On the other hand, the folks at TopStepTrader were forthcoming in confirming the chance. In TopStepTrader, I managed to really talk with the financed traders, also verify the dimensions of their trading fund. BonTrade is simply reluctant to answer the simplest questions concerning the opportunity. Very suspicious.
The Day Trading Room
From July 28 through July 30, as well as August 6 through August 10 I recorded the live day trading room in its entirety. For the six days of attendance, the only thing that I was able to witness was a chart of crude oil. There is no speaking or sound whatsoever. Rather, there is a chat box where the moderator would occasionally type something like, “this could be a good spot” or “I might take this” along with chat, the moderator would type in abbreviations that apparently mean something. Not once was I able to ever record the moderator giving a specific trading recommendation. However, if the market moved in the predicted direction as the prior suggestion, then the moderator was quick to congratulate himself for yet another winning trade.
The following is a typical chart that a person will see once inside of the trading room:
One thing that you will never see inside of the BonTrade trading room is a trading DOM. Nor will you ever see any trading from the charts. This appears to be a trading room that only provides the occasional suggestion via chat box. But no concrete trading that can be tracked and recorded.

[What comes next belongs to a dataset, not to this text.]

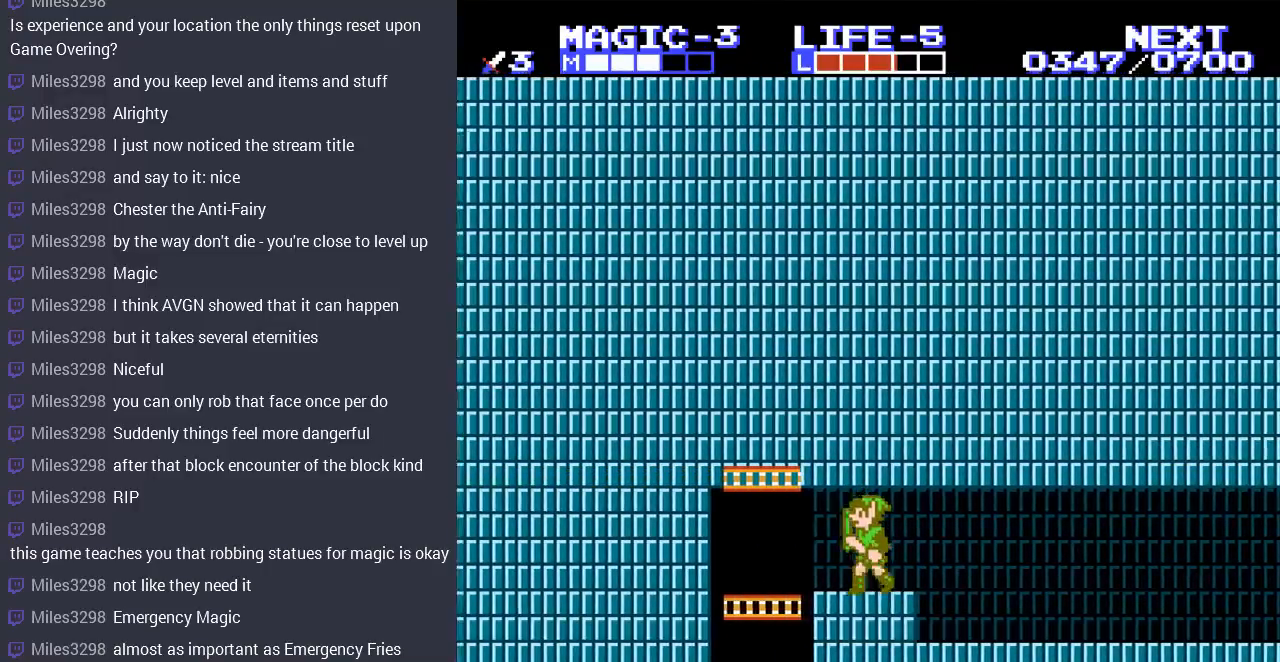
{"buttons": ["DPAD_DOWN"], "events": [[200, "DPAD_DOWN", "down"], [233, "DPAD_LEFT", "up"]]}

Another pressing issue about the conversation box…there’s a cacophony of different individuals frantically scanning in ideas and chatter, therefore if the moderator typed a message, then I had to fish the message out. Really, very confusing, annoying, and unprofessional. Specifically, one unidentified individual retained typing in”BOOYAH!!!” With a lot of exclamation points. Apparently he’d put a commerce in some kind of market and has been doing a happy dance. I find him very bothersome since I had been trying my best to determine exactly what Scott was doing.
Searching For Performance
“Scott” responded he no longer maintained a list of transactions since it had been too easy to just make a bogus record of transactions, and because it had been too simple, he wouldn’t send me something which may be easily falsified. This form of absurd logic I found bothersome. I emailed back to Scott a confident to him that I thought he wouldn’t send me a bogus record of transactions, however Scott responded that I need to go back and reread his first message.
Eventually I sent an email requesting”Scott” when he had been trading with a live trading accounts, which the only way I could put a value on his own instructional goods and methodology was supposed to look at his own personal trading functionality. This month end statement provides the gain and loss and also the specific trades entrance and exit for your month. Yet more, Scott clarified that this may easily be falsified with photoshop and I couldn’t ever think if anybody ever sent me accounts statements. I explained I wouldn’t question his ethics, and I would think whatever he delivered me. He again refused and once more gave me the excuse that anybody could only create bogus account statements and this was the worst possible method to confirm his trading functionality.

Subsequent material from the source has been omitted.